In key postseason games, Curry has flown while Harden has fluttered; whoever shows up bigger in games six and (if necessary) seven will decide this series and more
With 2:11 to go in the third quarter, Kevin Durant, who was averaging 35.4 points with a 50-40-90 in 40 minutes a game – the best scoring start to the playoffs since Michael Jordan – knocked down a baseline jumper, landed on his heels and looked back at his calf, limping off the court.
At that moment, the Rockets trailed by three and were in the midst of a 38-21 run. With the possibility of a serious injury for Durant, a short Warriors bench and a scoring machine who averaged 36 points per game during the regular season, they had the opportunity to begin righting their wrongs from last season’s Western Conference Finals.
But Harden and Paul, the two players taking up two-thirds of their salary cap space, managed only seven shots over that final stretch and were outscored by Stephen Curry and Klay Thompson (who went 8-14, including 3-5 on threes), 22-13. The two Rockets didn’t take a single shot from 8:58 in the fourth until Kevon Looney blocked a Paul layup with 1:17 left and were outscored by their backcourt adversaries 13-4 over that span.
The close of that game is indicative of the four players – and specifically Harden and Curry’s – history in series-clinching games.
And their play over the next two games(if necessary) will potentially define their legacies.
We know what we’re gonna get for the most part from Kevon Looney, Clint Capela, Eric Gordon, Andre Igoudala, Draymond Green, PJ Tucker, Klay Thompson and even Chris Paul.
Their numbers may vary – Thompson will certainly be closer to his 2016 playoff average of 24 points than his current average of 17.5, I doubt Paul will shoot 3-14 again and Looney will probably score more than five points, especially early in games – but for the most part, their play will be constant, as it has been for the majority of the past two playoff series.
But Curry and Harden, who have had vastly different experiences in high-pressure games, will decide who takes game six and (possibly) seven.
As much flack as Curry gets for not being clutch in the playoffs, he has been stomp-on-your-throat good in closeout games, averaging 29.55 points, 5.9 rebounds and 6.8 assists on 47.6% shooting and 44.8% on threes, all up from his career playoff numbers. Not surprisingly, the Warriors are 15-5 in such games.
He has only scored under 25 four times in 19 such games – his first, in a win against the Nuggets in 2013 (22 points), game seven of the 2016 Finals (17), and games five and six against the Clippers in the first round (24 in each game), two of which represented two of the five losses. The other three came in game seven against Chris Paul and the Clippers in 2014 and games five and six of the 2016 Finals.
He has scored 35-or-more five times and has notched at least eight assists in 10 games.

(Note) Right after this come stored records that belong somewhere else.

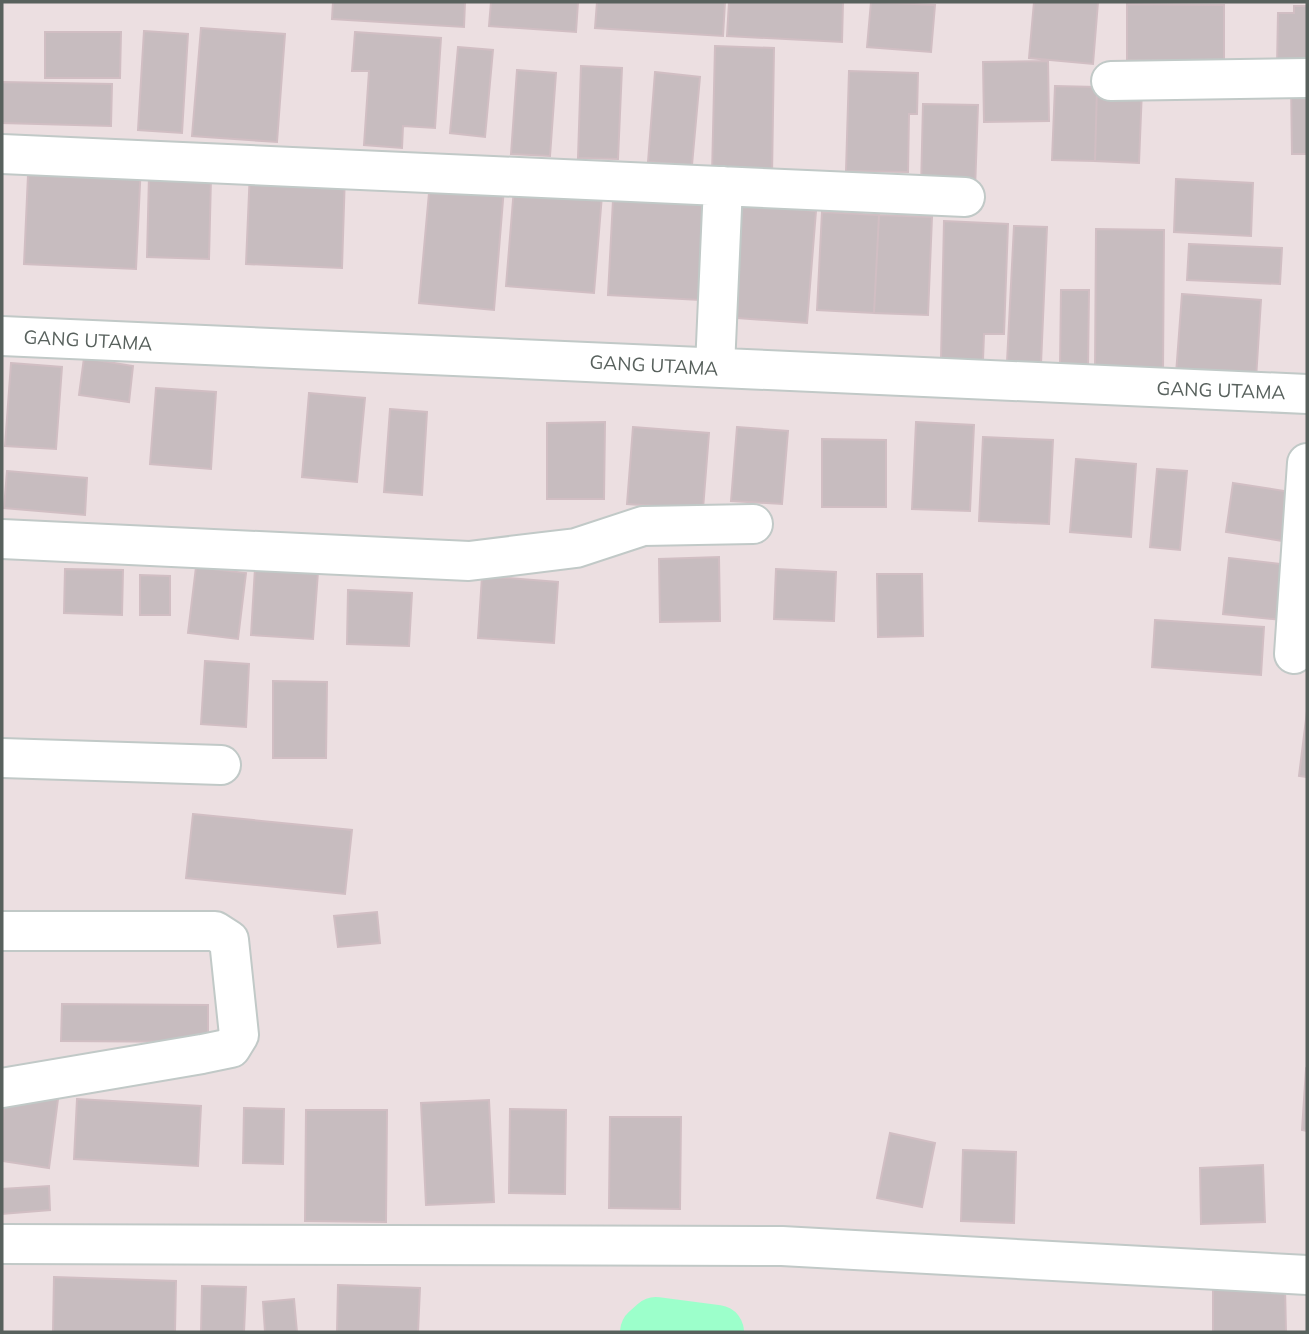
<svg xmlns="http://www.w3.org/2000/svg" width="1309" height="1334" font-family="Mulish,sans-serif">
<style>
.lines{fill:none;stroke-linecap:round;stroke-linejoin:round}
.canal{stroke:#9cffcb;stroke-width:54}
.building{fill:#c7bcbf;stroke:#d1bec3;stroke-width:2}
.minor-casing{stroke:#c1c9c7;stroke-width:42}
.minor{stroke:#fff;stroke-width:38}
.labels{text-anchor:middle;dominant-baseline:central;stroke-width:6;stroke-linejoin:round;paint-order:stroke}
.street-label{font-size:19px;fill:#58615d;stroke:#fff}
</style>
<rect width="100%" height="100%" fill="#ecdfe1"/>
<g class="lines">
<path class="canal" d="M 647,1332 L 656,1324 L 717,1332"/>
</g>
<path class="building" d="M 333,2 L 465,2 L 464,27 L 332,19 Z
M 491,2 L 578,2 L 576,32 L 489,26 Z
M 597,2 L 725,2 L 723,36 L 595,28 Z
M 729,2 L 843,2 L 842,42 L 727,36 Z
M 871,2 L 935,5 L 931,52 L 867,47 Z
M 1034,2 L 1098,2 L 1093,64 L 1029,58 Z
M 1127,4 L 1224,5 L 1224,61 L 1127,60 Z
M 1294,6 L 1307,6 L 1307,68 L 1277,67 L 1278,13 L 1294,13 Z
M 201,28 L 285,34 L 277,142 L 192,136 Z
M 144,31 L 188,34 L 182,133 L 138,130 Z
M 45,32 L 121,32 L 120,78 L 45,78 Z
M 355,32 L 441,38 L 435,128 L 403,126 L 402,148 L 364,145 L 369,71 L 352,71 Z
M 715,46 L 774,48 L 772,176 L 712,175 Z
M 458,47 L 493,50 L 485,137 L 450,133 Z
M 1048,61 L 1049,121 L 984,122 L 983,62 Z
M 581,66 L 622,68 L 618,159 L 578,158 Z
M 517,70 L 556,73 L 550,156 L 511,154 Z
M 849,71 L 918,73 L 917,114 L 909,114 L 908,172 L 846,171 Z
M 655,72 L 700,77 L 692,165 L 648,162 Z
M 2,82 L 112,84 L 111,126 L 2,123 Z
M 1291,83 L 1307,84 L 1307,154 L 1292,154 Z
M 1055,86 L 1097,87 L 1095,161 L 1052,160 Z
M 1097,87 L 1142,89 L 1139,163 L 1095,161 Z
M 923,104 L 978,105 L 975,190 L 921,188 Z
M 101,161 L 141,163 L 136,269 L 24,264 L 28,175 L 101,178 Z
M 250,170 L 345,174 L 342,268 L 246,264 Z
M 149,175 L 211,177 L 209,259 L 147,257 Z
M 1176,179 L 1253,183 L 1251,236 L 1174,232 Z
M 430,182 L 504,188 L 494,310 L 419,303 Z
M 514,188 L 602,195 L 594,293 L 506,286 Z
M 613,200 L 705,205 L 700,300 L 608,295 Z
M 733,204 L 816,211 L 807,323 L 724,317 Z
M 822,212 L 879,215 L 874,313 L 817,310 Z
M 879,215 L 932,217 L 928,315 L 874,313 Z
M 944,221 L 1008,224 L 1004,334 L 984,334 L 983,360 L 941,359 Z
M 1014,226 L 1047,227 L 1041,364 L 1007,362 Z
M 1096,229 L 1164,230 L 1163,372 L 1095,370 Z
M 1189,244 L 1282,248 L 1280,284 L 1187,280 Z
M 1061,290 L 1089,290 L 1088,367 L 1060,367 Z
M 1182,294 L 1261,300 L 1256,379 L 1176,374 Z
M 84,358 L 133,366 L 129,402 L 79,395 Z
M 11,363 L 62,367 L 56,449 L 5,446 Z
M 156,388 L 216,392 L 211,469 L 150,464 Z
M 309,393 L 365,398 L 357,482 L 302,477 Z
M 390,409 L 427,412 L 422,495 L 384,492 Z
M 605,422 L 604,499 L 547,499 L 547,423 Z
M 916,422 L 974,425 L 970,511 L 912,509 Z
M 633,427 L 709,433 L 703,509 L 627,504 Z
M 737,427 L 788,431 L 782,504 L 731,501 Z
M 983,437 L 1053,440 L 1049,524 L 979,521 Z
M 822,439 L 886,440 L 886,507 L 822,507 Z
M 1076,459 L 1136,464 L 1131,537 L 1070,532 Z
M 1157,469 L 1187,471 L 1180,550 L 1150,547 Z
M 7,471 L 87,478 L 85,515 L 4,508 Z
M 1233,483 L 1297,493 L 1289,542 L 1226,532 Z
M 719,557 L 720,621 L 660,622 L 659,559 Z
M 1229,558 L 1288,565 L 1282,620 L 1223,614 Z
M 196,567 L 246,573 L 238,639 L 188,633 Z
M 255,568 L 318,572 L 313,639 L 251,635 Z
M 65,569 L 123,570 L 122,615 L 64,613 Z
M 776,569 L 836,572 L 834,621 L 774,619 Z
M 877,574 L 922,574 L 923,636 L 878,637 Z
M 140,575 L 170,576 L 170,615 L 140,615 Z
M 482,576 L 558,582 L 554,643 L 478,638 Z
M 348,590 L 412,593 L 409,646 L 347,644 Z
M 1155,620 L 1264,627 L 1261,675 L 1152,667 Z
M 205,661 L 249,664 L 246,727 L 201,724 Z
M 273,681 L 327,682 L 326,758 L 273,758 Z
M 1307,711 L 1307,777 L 1299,776 Z
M 193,814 L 352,830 L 345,894 L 186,878 Z
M 377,912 L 380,943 L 338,947 L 334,916 Z
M 62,1004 L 208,1005 L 208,1042 L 61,1041 Z
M 1306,1069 L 1307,1070 L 1307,1131 L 1302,1130 Z
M 4,1092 L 58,1099 L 49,1168 L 2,1161 Z
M 77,1099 L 201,1106 L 198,1166 L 74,1159 Z
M 489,1100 L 494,1202 L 426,1205 L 421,1103 Z
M 244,1108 L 284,1109 L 283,1164 L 243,1163 Z
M 510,1109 L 566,1110 L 565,1194 L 509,1193 Z
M 306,1110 L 387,1110 L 386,1222 L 305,1221 Z
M 610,1117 L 681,1117 L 680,1209 L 609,1208 Z
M 890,1133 L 935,1143 L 922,1207 L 877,1198 Z
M 963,1150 L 1016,1152 L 1014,1223 L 961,1221 Z
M 1263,1165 L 1265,1222 L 1201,1224 L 1200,1168 Z
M 49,1186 L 50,1210 L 2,1214 L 2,1189 Z
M 54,1277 L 176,1281 L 175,1332 L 53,1332 Z
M 338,1285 L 420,1288 L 418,1332 L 337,1332 Z
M 202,1286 L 246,1287 L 244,1332 L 201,1332 Z
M 1285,1287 L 1286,1332 L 1213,1332 L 1213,1288 Z
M 294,1299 L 297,1332 L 265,1332 L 263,1302 Z"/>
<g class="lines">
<g class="minor-casing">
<path id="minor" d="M 1111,81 L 1307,78
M 2,154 L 965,197
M 2,336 L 1307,394
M 715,367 L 723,186
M 2,539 L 469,561 L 576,548 L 643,526 L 753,524
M 1294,654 L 1307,463
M 2,758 L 221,765
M 2,931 L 215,931 L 229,940 L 239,1035 L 231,1048 L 202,1054 L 2,1088
M 2,1244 L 782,1246 L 1307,1275"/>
</g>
<use href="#minor" class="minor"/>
</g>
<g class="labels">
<g class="street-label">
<text transform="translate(88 340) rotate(3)">GANG UTAMA</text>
<text transform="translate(654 365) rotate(3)">GANG UTAMA</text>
<text transform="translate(1221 390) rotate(2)">GANG UTAMA</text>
</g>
</g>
<rect width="1309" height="1334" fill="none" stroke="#58615d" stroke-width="7"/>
</svg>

It's much of the reason he is identified by many as a “front-runner” – because he closes the door in a way that has helped shut down potential champions and pick apart great rosters.

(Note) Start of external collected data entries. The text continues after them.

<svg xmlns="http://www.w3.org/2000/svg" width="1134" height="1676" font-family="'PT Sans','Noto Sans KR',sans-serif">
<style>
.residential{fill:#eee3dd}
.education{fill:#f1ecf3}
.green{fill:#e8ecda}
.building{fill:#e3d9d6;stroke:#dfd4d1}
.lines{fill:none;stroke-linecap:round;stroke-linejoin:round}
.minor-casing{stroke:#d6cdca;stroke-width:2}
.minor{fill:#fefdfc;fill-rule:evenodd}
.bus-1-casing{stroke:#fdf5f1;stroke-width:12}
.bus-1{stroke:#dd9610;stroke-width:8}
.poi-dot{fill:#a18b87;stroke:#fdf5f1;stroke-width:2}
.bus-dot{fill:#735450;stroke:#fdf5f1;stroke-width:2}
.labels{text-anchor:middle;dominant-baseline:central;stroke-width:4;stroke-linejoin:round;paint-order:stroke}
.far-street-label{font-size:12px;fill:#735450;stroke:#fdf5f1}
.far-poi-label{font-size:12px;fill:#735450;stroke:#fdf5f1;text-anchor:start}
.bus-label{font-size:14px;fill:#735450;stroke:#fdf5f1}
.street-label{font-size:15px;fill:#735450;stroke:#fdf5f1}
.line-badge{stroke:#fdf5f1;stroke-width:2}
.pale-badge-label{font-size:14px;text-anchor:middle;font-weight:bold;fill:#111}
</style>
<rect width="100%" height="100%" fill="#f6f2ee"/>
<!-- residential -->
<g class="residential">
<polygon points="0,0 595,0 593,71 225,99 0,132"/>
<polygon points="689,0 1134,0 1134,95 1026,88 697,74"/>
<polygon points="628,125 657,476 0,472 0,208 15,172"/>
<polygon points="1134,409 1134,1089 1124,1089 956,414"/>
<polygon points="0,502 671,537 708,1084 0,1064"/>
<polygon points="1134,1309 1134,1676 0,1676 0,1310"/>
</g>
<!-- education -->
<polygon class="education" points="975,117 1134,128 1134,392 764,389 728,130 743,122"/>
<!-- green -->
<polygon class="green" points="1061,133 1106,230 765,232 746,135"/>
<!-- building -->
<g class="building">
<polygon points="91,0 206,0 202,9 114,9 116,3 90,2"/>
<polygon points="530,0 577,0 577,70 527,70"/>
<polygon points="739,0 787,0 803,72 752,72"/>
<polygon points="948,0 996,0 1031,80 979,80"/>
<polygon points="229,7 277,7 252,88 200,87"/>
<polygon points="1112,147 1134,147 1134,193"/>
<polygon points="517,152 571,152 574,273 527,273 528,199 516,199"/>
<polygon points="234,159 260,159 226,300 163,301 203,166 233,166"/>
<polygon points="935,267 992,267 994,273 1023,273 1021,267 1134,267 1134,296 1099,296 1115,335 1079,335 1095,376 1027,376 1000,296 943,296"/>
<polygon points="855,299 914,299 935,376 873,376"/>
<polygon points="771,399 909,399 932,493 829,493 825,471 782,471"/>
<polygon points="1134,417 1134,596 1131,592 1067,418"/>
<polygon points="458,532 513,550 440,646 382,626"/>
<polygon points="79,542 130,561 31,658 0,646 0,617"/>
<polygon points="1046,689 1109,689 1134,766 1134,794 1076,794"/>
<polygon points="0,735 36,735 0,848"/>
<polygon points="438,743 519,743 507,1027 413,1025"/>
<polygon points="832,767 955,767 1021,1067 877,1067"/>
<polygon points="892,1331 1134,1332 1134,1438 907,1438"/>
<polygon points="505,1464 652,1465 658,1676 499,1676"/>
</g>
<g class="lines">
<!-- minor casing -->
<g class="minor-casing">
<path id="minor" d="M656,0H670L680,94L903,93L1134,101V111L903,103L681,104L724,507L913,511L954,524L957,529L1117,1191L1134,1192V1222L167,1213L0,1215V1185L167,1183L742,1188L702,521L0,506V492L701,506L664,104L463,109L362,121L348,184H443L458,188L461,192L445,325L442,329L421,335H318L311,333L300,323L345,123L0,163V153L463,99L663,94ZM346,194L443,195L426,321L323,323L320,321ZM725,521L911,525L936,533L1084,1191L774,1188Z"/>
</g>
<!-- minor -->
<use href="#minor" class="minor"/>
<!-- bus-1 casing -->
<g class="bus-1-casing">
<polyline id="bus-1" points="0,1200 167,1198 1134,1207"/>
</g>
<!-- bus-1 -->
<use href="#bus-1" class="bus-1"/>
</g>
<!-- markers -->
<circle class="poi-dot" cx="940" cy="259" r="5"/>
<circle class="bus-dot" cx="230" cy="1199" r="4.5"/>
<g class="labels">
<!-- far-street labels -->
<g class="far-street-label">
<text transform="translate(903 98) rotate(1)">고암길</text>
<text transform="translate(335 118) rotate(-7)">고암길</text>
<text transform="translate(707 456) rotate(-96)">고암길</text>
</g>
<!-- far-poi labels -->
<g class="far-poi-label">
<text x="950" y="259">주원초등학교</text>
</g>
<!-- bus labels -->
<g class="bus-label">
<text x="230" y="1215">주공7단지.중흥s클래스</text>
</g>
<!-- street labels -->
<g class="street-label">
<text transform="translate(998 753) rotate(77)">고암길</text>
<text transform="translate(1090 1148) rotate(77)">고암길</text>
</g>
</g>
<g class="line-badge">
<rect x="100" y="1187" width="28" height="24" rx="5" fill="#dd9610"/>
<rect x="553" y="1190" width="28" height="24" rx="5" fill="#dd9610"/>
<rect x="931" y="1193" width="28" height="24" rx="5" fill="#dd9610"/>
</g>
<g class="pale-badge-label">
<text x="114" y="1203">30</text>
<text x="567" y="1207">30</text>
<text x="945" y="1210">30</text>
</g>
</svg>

On the other side of the aisle, Harden has been prone to major disappointments in elimination games, including two especially bad ones in the 2015 WCF (14 points, 12 turnovers, 2-11 shooting) and the 2017 Western Conference Semifinals (10 points, six turnovers, 2-11 shooting in a 39-point loss).
All of his playoff averages have dipped in elimination games, dropping to 27.6 points, six rebounds, 6.3 assists, 5.4 turnovers on 40.4% shooting and 33.75% from three.

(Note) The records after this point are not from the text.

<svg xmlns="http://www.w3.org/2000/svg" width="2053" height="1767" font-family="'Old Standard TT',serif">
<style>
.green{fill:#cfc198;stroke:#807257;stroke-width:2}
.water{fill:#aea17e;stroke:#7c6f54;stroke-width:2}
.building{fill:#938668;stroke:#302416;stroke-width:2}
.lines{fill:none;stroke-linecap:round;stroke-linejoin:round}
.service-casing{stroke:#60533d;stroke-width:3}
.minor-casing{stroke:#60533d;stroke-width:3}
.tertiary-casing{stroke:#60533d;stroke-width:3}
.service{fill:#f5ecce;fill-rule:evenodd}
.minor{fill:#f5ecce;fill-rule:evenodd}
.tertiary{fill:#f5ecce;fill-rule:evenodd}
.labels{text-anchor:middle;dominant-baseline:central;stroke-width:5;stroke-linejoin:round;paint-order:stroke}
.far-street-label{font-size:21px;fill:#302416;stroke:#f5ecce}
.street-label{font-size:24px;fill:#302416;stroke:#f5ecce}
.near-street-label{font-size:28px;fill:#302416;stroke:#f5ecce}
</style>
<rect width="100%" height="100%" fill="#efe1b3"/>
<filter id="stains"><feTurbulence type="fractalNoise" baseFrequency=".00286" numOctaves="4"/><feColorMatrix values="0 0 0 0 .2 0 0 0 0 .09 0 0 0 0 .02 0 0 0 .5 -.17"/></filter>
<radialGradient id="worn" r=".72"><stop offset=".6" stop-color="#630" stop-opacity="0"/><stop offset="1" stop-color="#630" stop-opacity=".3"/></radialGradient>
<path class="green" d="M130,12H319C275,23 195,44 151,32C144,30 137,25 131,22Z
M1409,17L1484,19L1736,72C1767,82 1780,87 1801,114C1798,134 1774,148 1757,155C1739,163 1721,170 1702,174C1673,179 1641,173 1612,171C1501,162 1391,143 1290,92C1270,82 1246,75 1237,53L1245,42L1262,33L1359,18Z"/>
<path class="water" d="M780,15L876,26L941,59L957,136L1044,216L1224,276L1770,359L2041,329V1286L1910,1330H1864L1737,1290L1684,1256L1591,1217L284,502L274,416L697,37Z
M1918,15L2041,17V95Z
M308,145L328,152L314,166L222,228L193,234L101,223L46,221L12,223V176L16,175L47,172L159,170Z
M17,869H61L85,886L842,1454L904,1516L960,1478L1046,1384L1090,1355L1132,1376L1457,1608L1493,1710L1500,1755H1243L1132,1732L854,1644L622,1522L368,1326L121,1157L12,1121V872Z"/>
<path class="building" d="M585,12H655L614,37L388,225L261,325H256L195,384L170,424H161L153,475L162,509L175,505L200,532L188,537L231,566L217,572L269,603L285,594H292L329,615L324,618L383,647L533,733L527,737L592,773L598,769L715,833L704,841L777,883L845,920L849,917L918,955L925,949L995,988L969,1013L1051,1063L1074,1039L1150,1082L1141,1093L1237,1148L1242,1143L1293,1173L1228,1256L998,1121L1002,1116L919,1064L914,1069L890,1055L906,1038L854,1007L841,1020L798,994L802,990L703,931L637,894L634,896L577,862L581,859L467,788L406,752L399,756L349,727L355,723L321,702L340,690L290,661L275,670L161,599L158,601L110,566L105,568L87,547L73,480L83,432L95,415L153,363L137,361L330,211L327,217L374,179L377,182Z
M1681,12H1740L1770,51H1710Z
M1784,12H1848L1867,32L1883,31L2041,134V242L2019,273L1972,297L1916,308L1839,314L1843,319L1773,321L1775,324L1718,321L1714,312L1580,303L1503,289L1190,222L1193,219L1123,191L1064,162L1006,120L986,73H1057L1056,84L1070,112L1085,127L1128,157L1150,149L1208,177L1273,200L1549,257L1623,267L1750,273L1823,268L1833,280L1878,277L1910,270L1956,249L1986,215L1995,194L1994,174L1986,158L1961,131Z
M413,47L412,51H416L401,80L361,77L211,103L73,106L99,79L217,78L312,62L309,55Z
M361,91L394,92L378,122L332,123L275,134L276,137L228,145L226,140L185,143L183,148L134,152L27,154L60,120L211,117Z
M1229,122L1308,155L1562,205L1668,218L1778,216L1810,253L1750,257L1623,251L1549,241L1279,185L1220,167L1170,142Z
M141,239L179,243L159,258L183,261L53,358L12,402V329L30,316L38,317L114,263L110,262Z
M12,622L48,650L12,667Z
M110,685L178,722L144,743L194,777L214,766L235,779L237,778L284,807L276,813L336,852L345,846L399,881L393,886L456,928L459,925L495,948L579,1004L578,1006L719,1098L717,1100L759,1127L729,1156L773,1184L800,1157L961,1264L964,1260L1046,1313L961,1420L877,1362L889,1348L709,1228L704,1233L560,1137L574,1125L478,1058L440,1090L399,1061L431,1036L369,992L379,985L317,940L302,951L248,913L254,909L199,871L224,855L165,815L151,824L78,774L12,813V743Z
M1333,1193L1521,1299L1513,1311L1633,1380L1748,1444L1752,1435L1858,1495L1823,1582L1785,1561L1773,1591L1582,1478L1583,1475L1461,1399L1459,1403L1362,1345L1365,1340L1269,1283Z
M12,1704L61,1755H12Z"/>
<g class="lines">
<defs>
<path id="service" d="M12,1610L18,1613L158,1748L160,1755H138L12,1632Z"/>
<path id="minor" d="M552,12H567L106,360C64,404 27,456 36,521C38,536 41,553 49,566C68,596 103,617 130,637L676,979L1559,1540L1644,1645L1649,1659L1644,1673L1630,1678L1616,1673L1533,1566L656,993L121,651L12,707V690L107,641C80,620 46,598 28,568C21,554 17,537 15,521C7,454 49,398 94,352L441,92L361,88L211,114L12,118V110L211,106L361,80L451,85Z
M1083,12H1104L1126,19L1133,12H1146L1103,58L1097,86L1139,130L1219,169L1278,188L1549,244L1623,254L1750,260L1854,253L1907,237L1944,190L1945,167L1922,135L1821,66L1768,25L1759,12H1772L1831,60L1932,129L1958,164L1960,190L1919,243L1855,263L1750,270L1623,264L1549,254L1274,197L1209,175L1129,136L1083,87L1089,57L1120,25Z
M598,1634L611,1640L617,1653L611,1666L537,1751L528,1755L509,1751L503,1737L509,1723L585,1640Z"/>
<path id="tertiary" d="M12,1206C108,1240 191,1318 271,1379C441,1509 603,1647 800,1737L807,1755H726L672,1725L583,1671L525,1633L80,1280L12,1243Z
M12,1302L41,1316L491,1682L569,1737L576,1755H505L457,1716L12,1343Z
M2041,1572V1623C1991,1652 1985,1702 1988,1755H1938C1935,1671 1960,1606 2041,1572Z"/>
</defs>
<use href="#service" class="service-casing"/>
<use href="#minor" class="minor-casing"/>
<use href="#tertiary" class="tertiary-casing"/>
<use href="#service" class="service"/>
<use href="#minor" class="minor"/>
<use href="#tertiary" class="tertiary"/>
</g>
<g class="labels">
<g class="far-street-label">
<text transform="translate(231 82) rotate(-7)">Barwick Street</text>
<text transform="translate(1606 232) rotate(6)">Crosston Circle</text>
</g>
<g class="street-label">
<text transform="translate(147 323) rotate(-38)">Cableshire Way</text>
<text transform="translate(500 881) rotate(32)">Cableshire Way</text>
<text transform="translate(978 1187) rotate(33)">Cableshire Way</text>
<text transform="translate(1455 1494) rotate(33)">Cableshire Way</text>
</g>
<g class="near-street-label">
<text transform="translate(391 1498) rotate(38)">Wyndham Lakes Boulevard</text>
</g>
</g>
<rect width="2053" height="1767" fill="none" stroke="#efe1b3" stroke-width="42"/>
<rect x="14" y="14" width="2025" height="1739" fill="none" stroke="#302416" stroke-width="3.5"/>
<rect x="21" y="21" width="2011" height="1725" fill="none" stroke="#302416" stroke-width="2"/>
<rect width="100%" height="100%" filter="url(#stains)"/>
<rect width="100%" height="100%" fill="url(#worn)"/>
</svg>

Much like it looked last night, his massive usage rate (33% in the regular season and playoffs since 2012-13 and 36% since 2016-17) wares on him late in the season, resulting in a passive Harden who is disengaged defensively and not aggressive offensively. This trend stretches all the way back to the 2014 playoffs, in game six of the first round against Portland. People remember that game for Damian Lillard’s catch-and-shoot dagger three with 0.8 seconds (accompanied by a gem of a call by Mike Tirico), but Harden – who dropped 34 points on an insanely efficient 15 shots – scored only two points on 1-4 shooting with one rebound in the fourth quarter, letting Dwight Howard (you forgot he was on the Rockets too, didn’t you) take the lead.
That same round in 2014, Curry scored 33 with 14 points in the fourth quarter in a game seven loss to the Clippers (also the last time Chris Paul won a game seven).
(For comparison, Curry has averaged 27.78 points and 7.2 assists on 44% shooting in nine career elimination games, with a 5-4 record).
With Harden, it is always about finding a balance between being efficient and being a force, and he hasn’t been able to walk that rope without tumbling to his death.
In game five, with a chance to take the reigns of the series and their championship hopes, Harden chose once again to be passive, and it once again resulted in a loss.
Curry, on the other hand, became the aggressor, taking chances and improving his efficiency at the same time.
Game six in Houston and (potentially) game seven in Oakland are going to hang on the two MVPs, and whether Curry can continue his dominance in closeout games (again, a 15-5 record) or Harden can flip the script in elimination games and finally break through with a dominant performance indicative of his regular season play will decide the next two games, and possibly define their legacies.